Problems and tasks:
1. In the passage on ASA resin, what portion of the rigid thermoplastic phase is free (non-grafted) in some embodiments?
2. Please list every range the passage on ASA resin gives for the nitrile monomer content of the copolymer comprising the graft copolymer and the rigid thermoplastic phase.
[START OF Document segment]
Examples of such vinyl aromatic polymers include, but are not
limited to, a styrene/acrylonitrile copolymer, an
alpha-methylstyrene/acrylonitrile copolymer, or an
alpha-methylstyrene/styrene/acrylonitrile terpolymer. In another
particular embodiment the rigid thermoplastic phase comprises a
vinyl aromatic polymer having first structural units derived from
one or more vinyl aromatic monomers; second structural units
derived from one or more monoethylenically unsaturated nitrile
monomers; and third structural units derived from one or more
monomers selected from the group consisting of
(C.sub.1-C.sub.12)alkyl- and aryl-(meth)acrylate monomers. Examples
of such vinyl aromatic polymers include, but are not limited to,
styrene/acrylonitrile/methyl methacrylate copolymer,
styrene/alpha-methylstyrene/acrylonitrile/methyl methacrylate and
alpha-methylstyrene/acrylonitrile/methyl methacrylate copolymer.
These copolymers may be used for the rigid thermoplastic phase
either individually or as mixtures.
[0021] When structural units in copolymers are derived from one or
more monoethylenically unsaturated nitrile monomers, then the
nitrile monomer content in the copolymer comprising the graft
copolymer and the rigid thermoplastic phase may be in one
embodiment in a range of between about 5 and about 40 percent by
weight, in another embodiment in a range of between about 5 and
about 30 percent by weight, in another embodiment in a range of
between about 10 and about 30 percent by weight, and in yet another
embodiment in a range of between about 15 and about 30 percent by
weight, based on the weight of the copolymer comprising the graft
copolymer and the rigid thermoplastic phase.
[0022] The amount of grafting that takes place between the rubber
substrate and monomers comprising the rigid thermoplastic phase
varies with the relative amount and composition of the rubber
phase. In one embodiment, greater than about 10 wt % of the rigid
thermoplastic phase is chemically grafted to the rubber, based on
the total amount of rigid thermoplastic phase in the ASA resin. In
another embodiment, greater than about 15 wt % of the rigid
thermoplastic phase is chemically grafted to the rubber, based on
the total amount of rigid thermoplastic phase in the ASA resin. In
still another embodiment, greater than about 20 wt % of the rigid
thermoplastic phase is chemically grafted to the rubber, based on
the total amount of rigid thermoplastic phase in the ASA resin. In
particular embodiments the amount of rigid thermoplastic phase
chemically grafted to the rubber may be in a range of between about
5% and about 90 wt %; between about 10% and about 90 wt %; between
about 15% and about 85 wt %; between about 15% and about 50 wt %;
or between about 20% and about 50 wt %, based on the total amount
of rigid thermoplastic phase in the ASA resin. In yet other
embodiments, about 40 to 90 wt % of the rigid thermoplastic phase
is free, that is, non-grafted.
[0023] The rigid thermoplastic phase may be present in the ASA
resin in one embodiment at a level of from about 85 to about 6
percent by weight; in another embodiment at a level of from about
65 to about 6 percent by weight; in another embodiment at a level
of from about 60 to about 20 percent by weight; in another
embodiment at a level of from about 75 to about 25 percent by
weight, in another embodiment at a level of from about 50 to about
30 percent by weight, and in still another embodiment at a level of
from about 45 to about 35 percent by weight based on the total
weight of the ASA resin. In other embodiments rigid thermoplastic
phase may be present in the ASA resin in a range of between about
90% and about 30 wt %, based on the total weight of the ASA
resin.
[END OF Document segment]
[START OF Material provided]
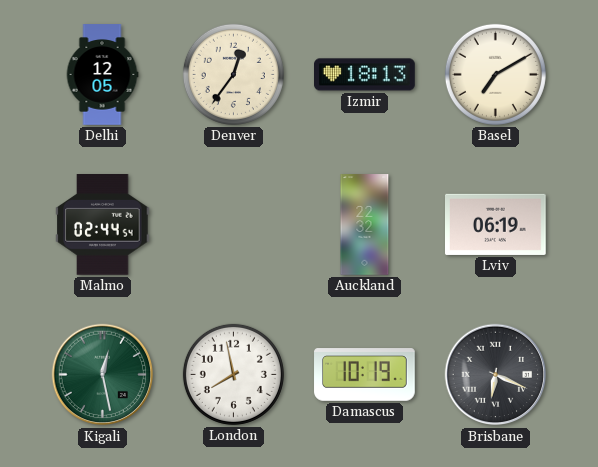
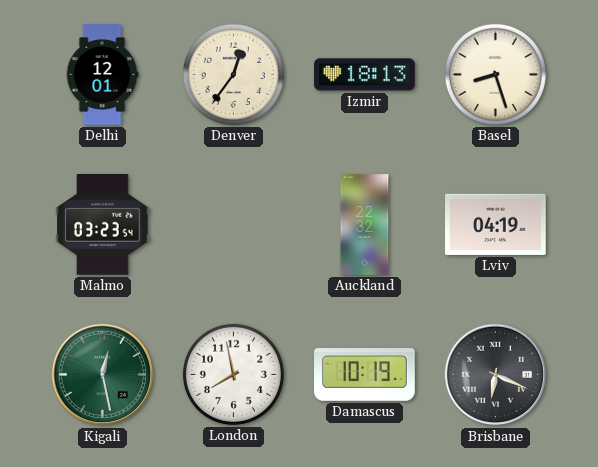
Delhi: 12:05 -> 12:01
Basel: 7:10 -> 8:27
Malmo: 02:44 -> 03:23
Lviv: 06:19 -> 04:19
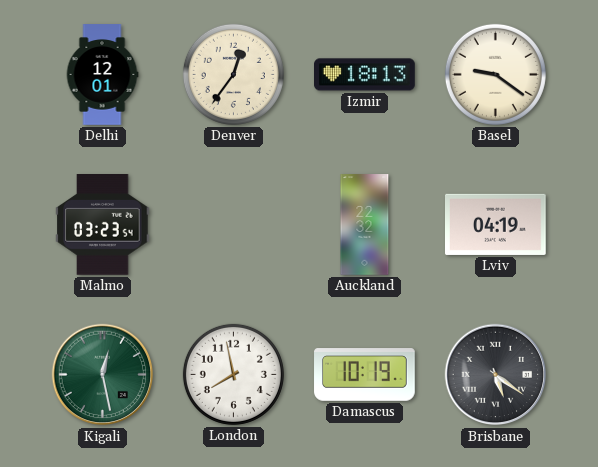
Basel: 8:27 -> 9:21
Brisbane: 6:19 -> 5:21
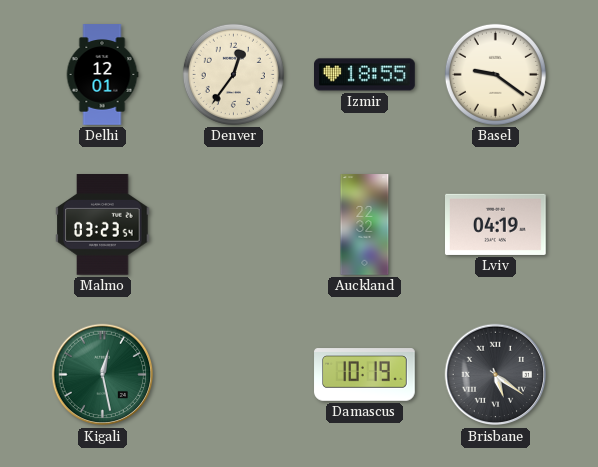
Izmir: 18:13 -> 18:55
London: 7:58 -> none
[END OF Material provided]
Answers to the exercise:
1. About 40 to 90 wt % of the rigid thermoplastic phase.

2.
- Between about 5 and about 40 percent by weight
- Between about 5 and about 30 percent by weight
- Between about 10 and about 30 percent by weight
- Between about 15 and about 30 percent by weight